Oft folgte auf die nationalen Ermittlungen steigender Krankheitstendenzen und veränderter Patientenbedürfnisse die Ausarbeitung neuer Richtlinien zum Umgang mit allergischen Krankheiten. Diese Richtlinien wiederum führten zu erneuter Kontrolle bestehender Angebote und zur Neuformulierung sowohl der Allergietrends als auch der Forderungen nach Diensten. In Großbritannien wurden nationale Richtlinien zur Behandlung von Asthma zuerst 1990 von der British Thoracic Society (Britische Thoraxgesellschaft) eingeführt und in den folgenden Jahren regelmäßig auf den neuesten Stand gebracht. Die Richtlinien legten Protokolle zur Diagnose und zum Beurteilen von Kindern sowie Erwachsenen mit Asthma fest, befürworteten ein schrittweises Herangehen an die Behandlung, stellten Kriterien für die Notaufnahme auf und schlugen Mindestanforderungen für die Organisation und Bereitstellung von Hilfe sowie zur Schulung von Patienten vor. 1991 veröffentlichte das American National Heart, Lung and Blood Institute (Amerikanisches Institut für Herz, Lungen und Blut) (NHLBI) vergleichbare Richtlinien zur Diagnose und Behandlung von Asthma als Teil des nationalen Asthma-Informationsprogramms.

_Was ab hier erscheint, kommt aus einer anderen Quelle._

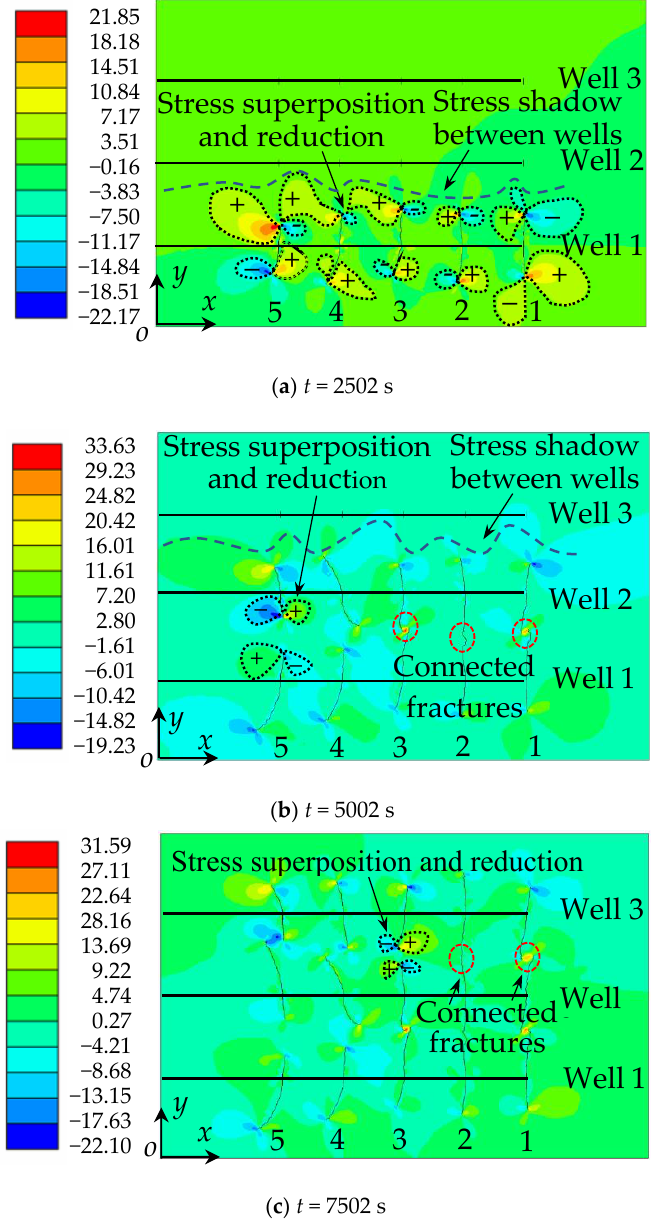
 (Mpa) in sequential fracturing at 100 m well spacing. Figure 8. Evolution of shear stress τ xy (Mpa) in sequential fracturing at 100 m well Figure 8. Evolution of shear stress xy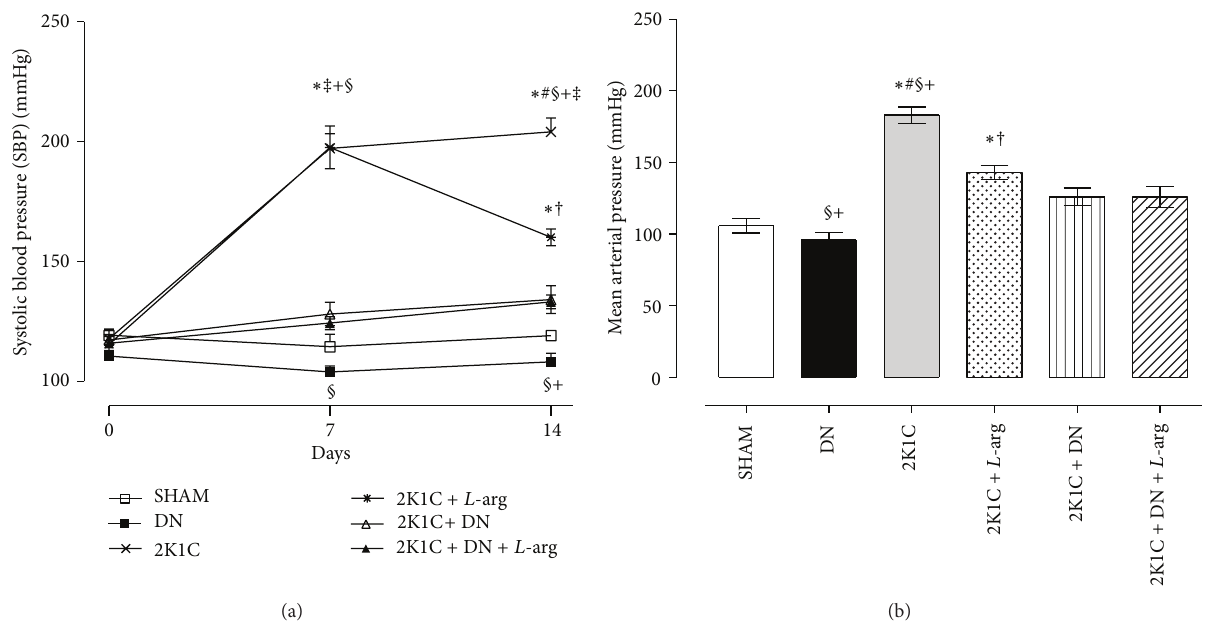
Figure 1: (a) Systolic blood pressure data measured by tail cuff in renovascular hypertensive rats (time 0: baseline before surgery, 7th day after surgery and/or denervation, and 14th day after surgery and/or denervation and L -arginine treatment). (b) Mean arterial pressures at the end of experiment in conscious rats for all experimental groups (SHAM: normotensive control; 2K1C: two-kidney one-clip; 2K1C+ L -arg: two- kidneyone-cliptreatedwith L -arginine;DN:denervatednormotensive;2K1C +DN:denervatedtwo-kidneyone-clip;and2K1C +DN + L -arg: denervated two-kidney one-clip treated with L -arginine). The results are expressed as mean ± SEM. ∗ 𝑃 < 0.05 versus SHAM; † 𝑃 < 0.05 versus 2K1C; ‡ 𝑃 < 0.05 versus DN; # 𝑃 < 0.05 versus 2K1C+ L -arg; § 𝑃 < 0.05 versus 2K1C+DN, and + + 𝑃 < 0.05 versus 2K1C+DN+ L -arg (Tukey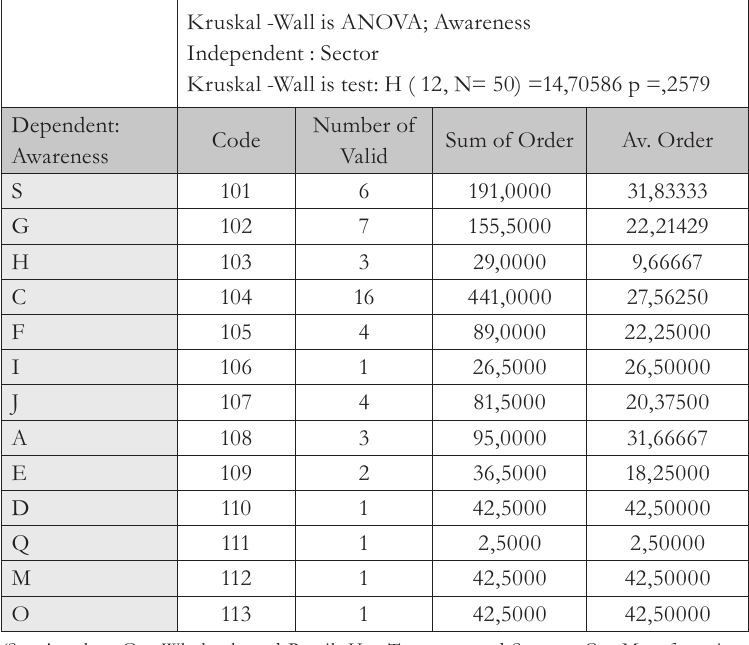
Tab. 5 – Kruskal-Wallis test, Awareness and Sector, Source: Own processing at STATISTICA, 2015 Kruskal -Wall is ANOVA;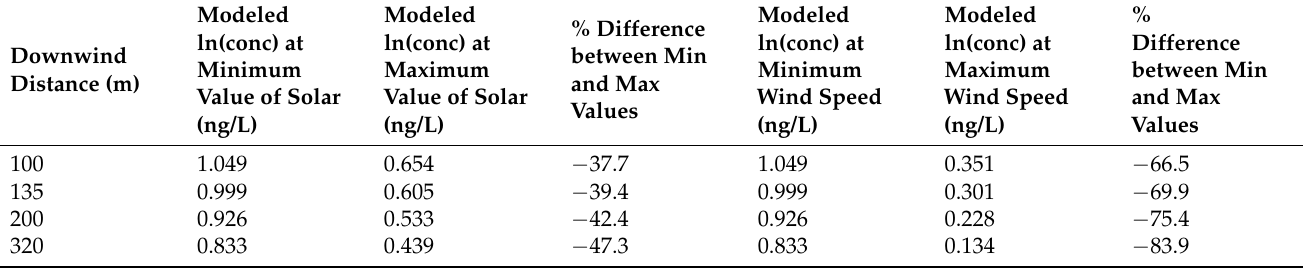
Table 2. Modeled ln (concentration) at minimum and maximum values of variables wind speed and solar radiation for Weather Method 1. Value of the other variable was held to minimum value to illustrate the effect of changes in the variable of interest.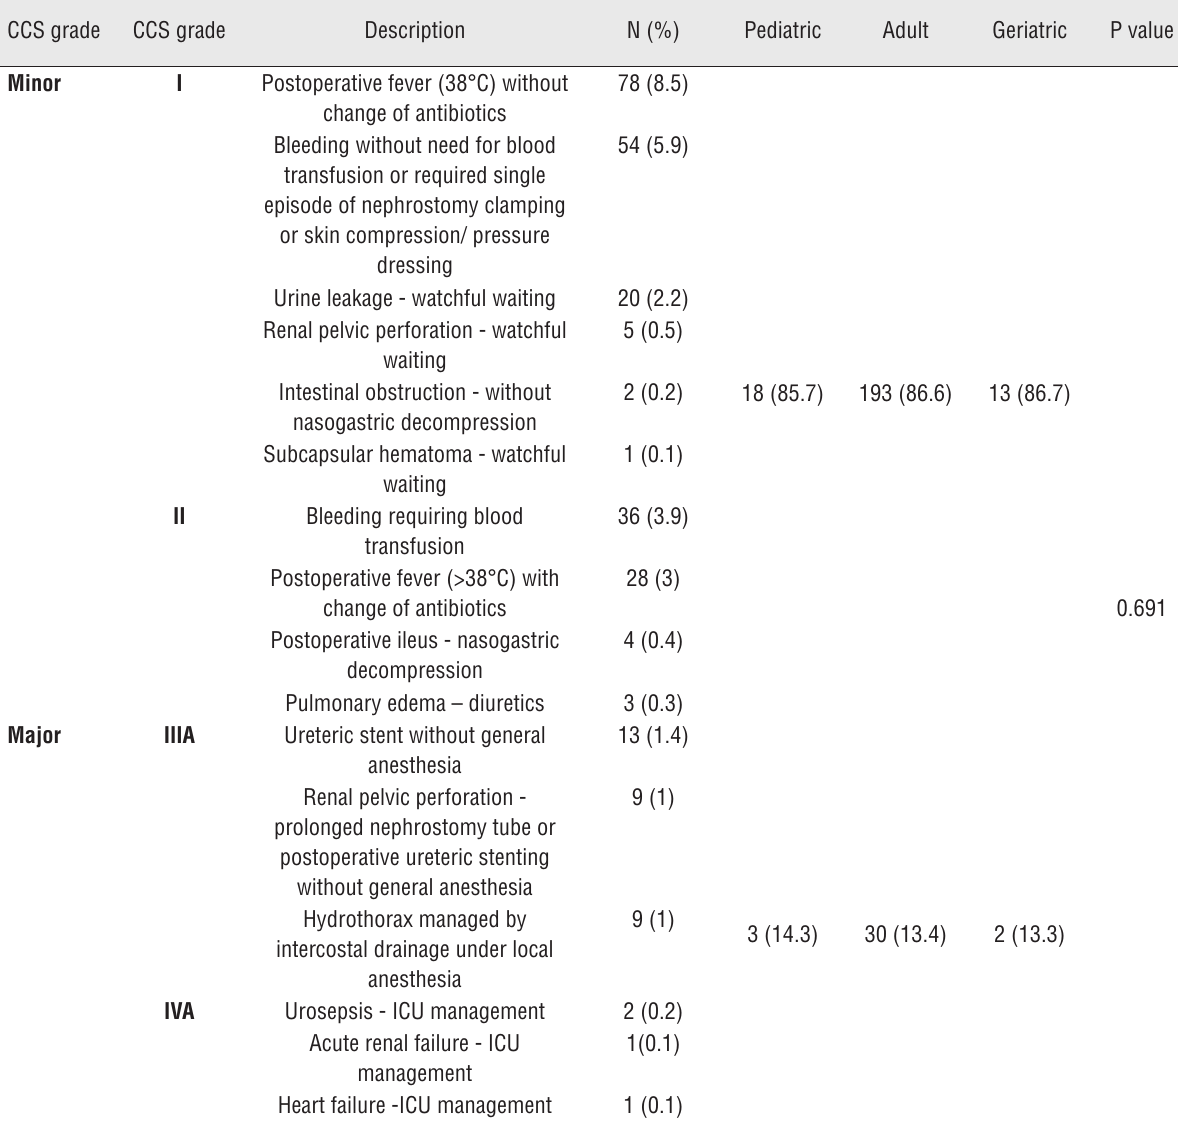
Table 2 - clavien-cROEs complications – overall and based on age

Diese nationalen Initiativen wurden in weltweiten Programmen zusammengefasst, zum Beispiel von der gemeinsam von NHLBI und WHO koordinierten Global Initiative for Asthma (Globale Asthmainitiative) und dem Global Asthma and Allergy European Network (Globales europäisches Netzwerk für Asthma und Allergie), das 2003 gemeinsam von europäischen Forschungs- und Hilfsorganisationen ins Leben gerufen wurde. Wie die WHO in den 1970er-jahren im Gefolge der Asthma-Epidemie und angesichts der überall auf der Welt stetig steigenden Zahlen von allergischen Krankheiten vorhergesagt hatte, waren Allergien bei Anbruch des neuen Jahrtausends zu einem Problem globalen Ausmaßes für die Volksgesundheit und Sozialwirtschaft geworden. Im Verlauf dieses Prozesses hatten allergische Krankheiten zu groß angelegten internationalen Forschungskooperationen geführt und die rasche globale Ausdehnung der Pharmaindustrie erleichtert.